Así lo informó el alcalde Hugo Kerguelen García, quien precisó que las inundaciones actuales no provienen directamente del afluente principal.
Las afectaciones que sufren diversos barrios de la margen izquierda tienen su origen en las rupturas registradas en Las Palomas y Guasimal. Las aguas provenientes de estos puntos se desbordaron hacia terrenos bajos y ahora impactan sectores urbanos de la ciudad.
Los equipos técnicos concentran sus esfuerzos en contener estos caudales desbordados para evitar que confluyan nuevamente con el río, situación que agravaría considerablemente la emergencia. El mandatario local destacó el trabajo permanente que realizan las cuadrillas en los puntos más críticos.
Desde la Central Hidroeléctrica Urrá I continúa la evacuación de importantes volúmenes de agua, aunque con tendencia decreciente.

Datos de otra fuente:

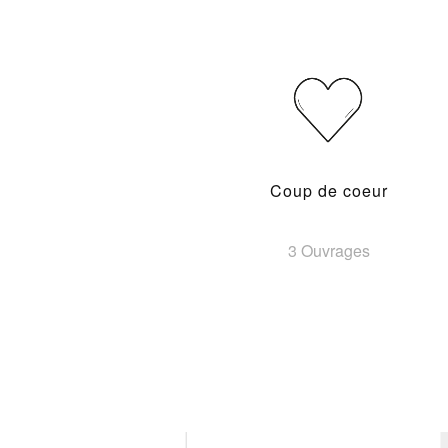
Coup de coeur
3 Ouvrages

El embalse dejó de acumular líquido, factor que disminuye la posibilidad de un aumento repentino aguas abajo. No obstante, las autoridades mantienen vigilancia constante sobre este aspecto.
Para la noche del viernes y la madrugada del sábado, el Instituto de Hidrología, Meteorología y Estudios Ambientales (Ideam) pronostica precipitaciones de ligeras a moderadas. Aunque no representan lluvias extremas, en suelos saturados cualquier precipitación adicional incrementa el riesgo.